Business groups and unions say this means many firms will not be able to use it and will have to lay off workers instead.
The chancellor's spokesperson said: "What we have always said is that our package of support is always flexible, and always up for review, to make sure that it is dealing with the situation as it evolves."
Areas in tier two - the second-highest risk level - include London, Essex, much of the West Midlands, Leicester, Nottinghamshire, Cheshire, West Yorkshire and north-east England.
In addition to national restrictions meaning pubs and restaurants must close by 22:00, people in tier two areas are banned from mixing with other households indoors - hammering demand in many leisure industries.
Key Conservative figures, such as West Midlands Mayor Andy Street, have been critical of the disparities, along with a raft of Labour local leaders and MPs.
Can your finances cope?
Furlough and redundancy are cutting incomes - and millions of people's finances are not in a position to cope.
Some 12 million people in UK have low financial resilience - meaning they find it hard to pay bills or make loan repayments, according to research by the City regulator, the Financial Conduct Authority.
It found that those from a black and minority ethnic background have been more likely than most to be affected by Covid-related falls in income, with 37% of those surveyed taking a hit.
Also, people aged between 25 and 34 were the most likely, by far, to have had a change in employment as a result of the pandemic.
That has led thousands of people to take payment "holidays" - deferrals on household bills such as rent or energy bills.
From 31 October, anyone who arrange a break on repayments of mortgages, loans and credit cards will see their credit record marked - potentially making it harder to borrow more from then on.
Paul Johnson, director of the Institute for Fiscal Studies, told the BBC it was "one of the oddities of the system" that pubs and restaurants in tier three areas which had been forced to close were in a better position than those in tier two areas which remained open.
"You get full support, whereas if you're in tier two, you get no more support than similar businesses in the rest of the country and yet demand for your products is clearly massively reduced," he added.
Mr Johnson said it was clearly right that the government should seek to close that support gap with new measures.
Torsten Bell, chief executive of the Resolution Foundation, told the BBC: "We have a big distinction between tier one, tier two and tier three restrictions in theory, but the economic support packages don't go alongside those restrictions."

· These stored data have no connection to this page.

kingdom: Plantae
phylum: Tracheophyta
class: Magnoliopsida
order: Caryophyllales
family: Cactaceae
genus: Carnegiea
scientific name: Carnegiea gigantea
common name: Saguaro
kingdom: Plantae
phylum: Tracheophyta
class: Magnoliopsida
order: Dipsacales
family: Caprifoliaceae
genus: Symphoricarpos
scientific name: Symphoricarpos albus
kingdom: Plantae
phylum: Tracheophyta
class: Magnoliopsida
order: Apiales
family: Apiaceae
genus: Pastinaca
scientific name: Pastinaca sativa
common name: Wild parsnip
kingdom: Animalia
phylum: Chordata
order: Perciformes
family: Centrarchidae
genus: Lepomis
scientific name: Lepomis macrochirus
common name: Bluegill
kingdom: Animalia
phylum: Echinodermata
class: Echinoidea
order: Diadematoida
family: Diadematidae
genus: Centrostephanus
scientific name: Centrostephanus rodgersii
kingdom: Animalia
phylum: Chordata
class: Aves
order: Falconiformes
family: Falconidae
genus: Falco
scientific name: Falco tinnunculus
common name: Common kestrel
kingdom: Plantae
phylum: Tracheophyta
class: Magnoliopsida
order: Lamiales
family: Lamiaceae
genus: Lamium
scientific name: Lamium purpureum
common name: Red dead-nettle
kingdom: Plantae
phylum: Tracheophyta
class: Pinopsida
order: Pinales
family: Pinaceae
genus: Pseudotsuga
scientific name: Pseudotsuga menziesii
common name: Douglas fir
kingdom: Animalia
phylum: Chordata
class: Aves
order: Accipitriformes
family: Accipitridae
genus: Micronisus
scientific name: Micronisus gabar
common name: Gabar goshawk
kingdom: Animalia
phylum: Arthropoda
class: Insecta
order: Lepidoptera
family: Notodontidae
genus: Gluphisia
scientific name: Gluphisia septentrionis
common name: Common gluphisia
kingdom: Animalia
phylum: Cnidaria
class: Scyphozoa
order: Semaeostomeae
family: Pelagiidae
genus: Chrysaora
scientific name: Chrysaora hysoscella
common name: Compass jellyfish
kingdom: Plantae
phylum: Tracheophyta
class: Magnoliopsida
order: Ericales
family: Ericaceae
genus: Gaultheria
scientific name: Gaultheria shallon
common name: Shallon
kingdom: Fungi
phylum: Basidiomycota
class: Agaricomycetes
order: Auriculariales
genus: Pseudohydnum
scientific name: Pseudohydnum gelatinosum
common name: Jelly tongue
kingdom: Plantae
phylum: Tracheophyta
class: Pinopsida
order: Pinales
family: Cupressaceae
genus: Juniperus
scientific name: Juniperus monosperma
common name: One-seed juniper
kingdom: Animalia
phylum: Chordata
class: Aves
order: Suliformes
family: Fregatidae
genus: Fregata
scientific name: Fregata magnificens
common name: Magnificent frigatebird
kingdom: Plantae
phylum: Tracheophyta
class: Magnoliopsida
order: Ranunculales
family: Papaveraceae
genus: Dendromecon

As more parts of the country are placed in tier two, critics say the standard JSS is likely to fall short, with many fewer firms than expected signing up.
Options being discussed in Whitehall include more generous taxpayer wage support for businesses in these regions, up from the current level of 22%, and grants offered through local authorities.
With so much of England now in tier two, even small increases in support could end up being very expensive. Business and union leaders will be briefed on the changes on Thursday.
It comes amid warnings that unemployment could rise as high as 8.5% in the first half of next year without more government support for struggling businesses.
The number claiming work-related benefits, meanwhile, hit 2.7 million in September - an increase of 1.5 million since the beginning of the crisis in March.